La mort elle-même / peine à trouver ses mots…

Aurélien DONY, Grammaire du vide, photographies de Victorine Alisse, Arbre à paroles, 2023, 80 p., 13 €, ISBN : 978-2-87406-737-2

dony grammaire du videOrné de photographies de Victorine Alisse, le recueil Grammaire du vide est l’édition définitive de trois séries de poèmes (« Terre Silence » – « À pierre fendre » – « Solstices ») « écrits entre 2018 et 2022, puis retravaillés durant une résidence d’écriture à la Maison de la Poésie », peut-on lire dans les notes techniques de l’ouvrage. Des exergues de Yannick Haenel, d’Anise Koltz et Henri Michaux évoquent chacun à leur manière la nécessité, la présence et la rupture du silence.

Ce préambule a guidé la lecture que cette recension propose d’une série de textes dont les deux signes paradoxaux pourraient être l’aboutissement et la recherche. Omniprésente, explicitement ou en filigrane,  une interrogation s’inscrit à chaque page sur la poésie et se confronte à l’énigme de l’écriture poétique. Aurélien Dony, dès les premiers vers du recueil, fait face au vertige : Qu’avons-nous fait / que la mort elle-même / peine à trouver ses mots.

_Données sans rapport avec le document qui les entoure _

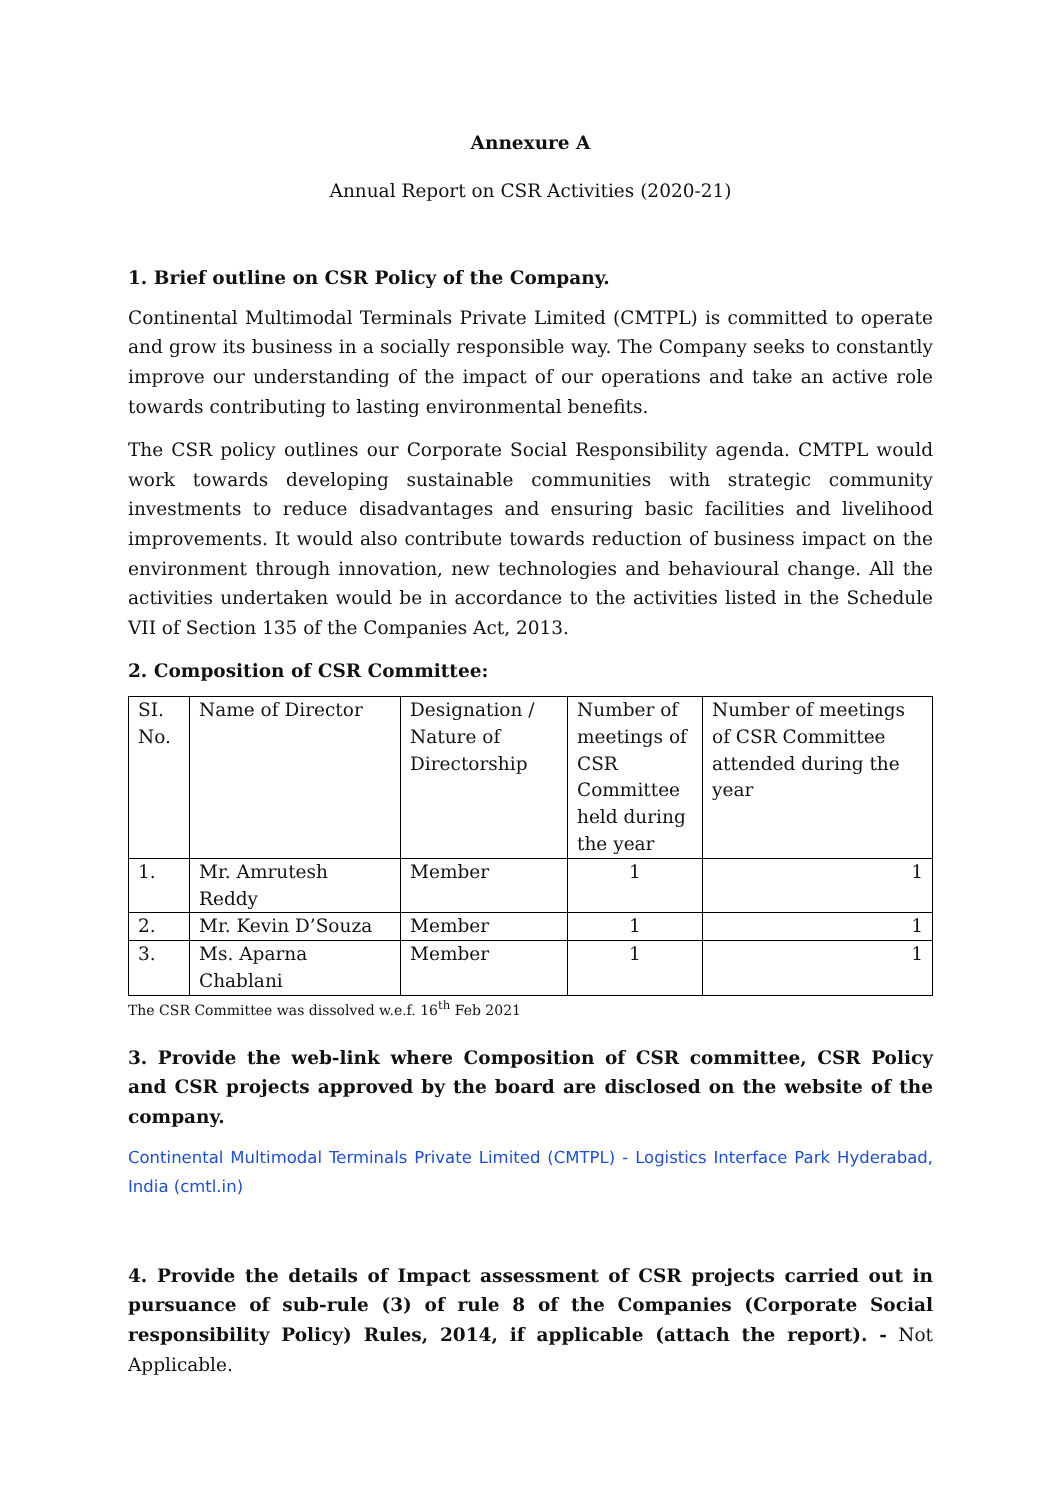Annexure A
Annual Report on CSR Activities (2020-21)
1. Brief outline on CSR Policy of the Company.
Continental Multimodal Terminals Private Limited (CMTPL) is committed to operate and grow its business in a socially responsible way. The Company seeks to constantly improve our understanding of the impact of our operations and take an active role towards contributing to lasting environmental benefits.
The CSR policy outlines our Corporate Social Responsibility agenda. CMTPL would work towards developing sustainable communities with strategic community investments to reduce disadvantages and ensuring basic facilities and livelihood improvements. It would also contribute towards reduction of business impact on the environment through innovation, new technologies and behavioural change. All the activities undertaken would be in accordance to the activities listed in the Schedule VII of Section 135 of the Companies Act, 2013.
2. Composition of CSR Committee:
| SI. No. | Name of Director | Designation / Nature of Directorship | Number of meetings of CSR Committee held during the year | Number of meetings of CSR Committee attended during the year |
| 1. | Mr. Amrutesh Reddy | Member | 1 | 1 |
| 2. | Mr. Kevin D’Souza | Member | 1 | 1 |
| 3. | Ms. Aparna Chablani | Member | 1 | 1 |
The CSR Committee was dissolved w.e.f. 16<sup>th</sup> Feb 2021
3. Provide the web-link where Composition of CSR committee, CSR Policy and CSR projects approved by the board are disclosed on the website of the company.
Continental Multimodal Terminals Private Limited (CMTPL) - Logistics Interface Park Hyderabad, India (cmtl.in)
4. Provide the details of Impact assessment of CSR projects carried out in pursuance of sub-rule (3) of rule 8 of the Companies (Corporate Social responsibility Policy) Rules, 2014, if applicable (attach the report). - Not Applicable.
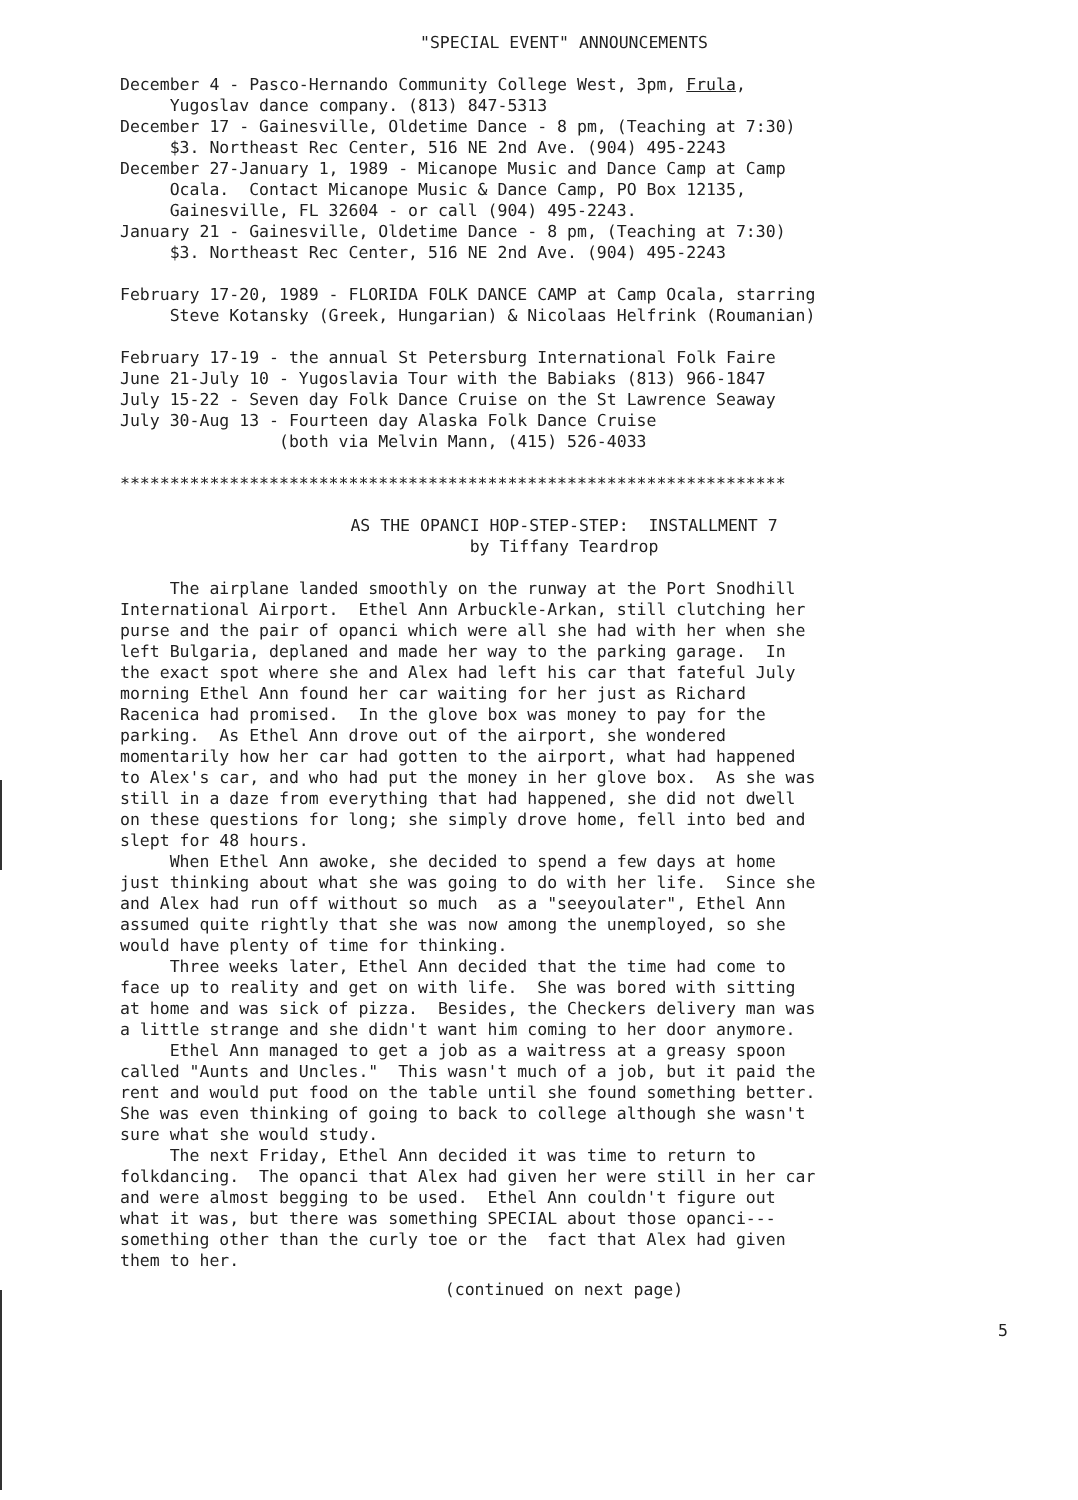"SPECIAL EVENT" ANNOUNCEMENTS
December 4 - Pasco-Hernando Community College West, 3pm, Frula, Yugoslav dance company. (813) 847-5313 December 17 - Gainesville, Oldetime Dance - 8 pm, (Teaching at 7:30) $3. Northeast Rec Center, 516 NE 2nd Ave. (904) 495-2243 December 27-January 1, 1989 - Micanope Music and Dance Camp at Camp Ocala. Contact Micanope Music & Dance Camp, PO Box 12135, Gainesville, FL 32604 - or call (904) 495-2243. January 21 - Gainesville, Oldetime Dance - 8 pm, (Teaching at 7:30) $3. Northeast Rec Center, 516 NE 2nd Ave. (904) 495-2243
February 17-20, 1989 - FLORIDA FOLK DANCE CAMP at Camp Ocala, starring Steve Kotansky (Greek, Hungarian) & Nicolaas Helfrink (Roumanian)
February 17-19 - the annual St Petersburg International Folk Faire June 21-July 10 - Yugoslavia Tour with the Babiaks (813) 966-1847 July 15-22 - Seven day Folk Dance Cruise on the St Lawrence Seaway July 30-Aug 13 - Fourteen day Alaska Folk Dance Cruise (both via Melvin Mann, (415) 526-4033
*******************************************************************
AS THE OPANCI HOP-STEP-STEP: INSTALLMENT 7 by Tiffany Teardrop
The airplane landed smoothly on the runway at the Port Snodhill International Airport. Ethel Ann Arbuckle-Arkan, still clutching her purse and the pair of opanci which were all she had with her when she left Bulgaria, deplaned and made her way to the parking garage. In the exact spot where she and Alex had left his car that fateful July morning Ethel Ann found her car waiting for her just as Richard Racenica had promised. In the glove box was money to pay for the parking. As Ethel Ann drove out of the airport, she wondered momentarily how her car had gotten to the airport, what had happened to Alex's car, and who had put the money in her glove box. As she was still in a daze from everything that had happened, she did not dwell on these questions for long; she simply drove home, fell into bed and slept for 48 hours. When Ethel Ann awoke, she decided to spend a few days at home just thinking about what she was going to do with her life. Since she and Alex had run off without so much as a "seeyoulater", Ethel Ann assumed quite rightly that she was now among the unemployed, so she would have plenty of time for thinking. Three weeks later, Ethel Ann decided that the time had come to face up to reality and get on with life. She was bored with sitting at home and was sick of pizza. Besides, the Checkers delivery man was a little strange and she didn't want him coming to her door anymore. Ethel Ann managed to get a job as a waitress at a greasy spoon called "Aunts and Uncles." This wasn't much of a job, but it paid the rent and would put food on the table until she found something better. She was even thinking of going to back to college although she wasn't sure what she would study. The next Friday, Ethel Ann decided it was time to return to folkdancing. The opanci that Alex had given her were still in her car and were almost begging to be used. Ethel Ann couldn't figure out what it was, but there was something SPECIAL about those opanci--- something other than the curly toe or the fact that Alex had given them to her.
(continued on next page)
5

Le poète dinantais poursuit cette quête qui est à la fois d’une grammaire, d’une langue (lorsque à ne plus savoir où donner du verbe / même en wallon, le cœur s’épuise), mais aussi d’une voix (la voix s’éraille / aux arêtes du mot) pour réussir enfin à écrire un vers / comme on pousserait un cri. Peut-être alors s’agira-t-il de retrouver le goût / du silence ?

C’est d’un voyage initiatique qu’il s’agit aussi, car Après les vignes / au bout des routes /(…) tout était là… et aussi dans l’enfance où Il neige / le poème / un flocon sur la langue.

Le dernier vers du premier volet, « Terre silence », à peine, nous dit à la fois l’effort et l’effleurement, ce à quoi tient un poème… qui dit « le fardeau d’être soi ».

« À pierre fendre », le deuxième volet du recueil, s’ouvre à nouveau sur trois exergues (Pierre-Albert Jourdan, Jacques Crickillon et Véronique Wautier). Écrites en 2018 à la mort de Jacques Palange, « artisan écriteur », ces pages poursuivent l’investigation de poésie, lui donnent un sens mémoriel : alors creuser / dans le poème / un trou où celleux que tu aimes / dorment. Le poème comme éloge funèbre et inconsolable chagrin : quelle ruine / dedans / obstrue le pas. Que reste-t-il alors ? Gratter les tombes / jusqu’à la source, propose le poète dans une fulgurante expression du deuil, et cette incantation : tu dis plus jamais un vers à la mort, plus un vers à l’ennui.

Les « Solstices », troisième mouvement du recueil, s’ouvrent sur les exergues d’Aragon, Françoise Lison-Leroy et John Cage. Chaque poème, en vers libres, trouve un écho dans de courts commentaires en prose et en italiques. Par ce prolongement, comme un  miroir typographique en italiques, le poète semble vouloir explorer plus loin, plus profond, le cheminement premier du poème, retourner la terre où tu planquais tes peines. Et de nous interroger sur la fin ultime de l’écriture poétique.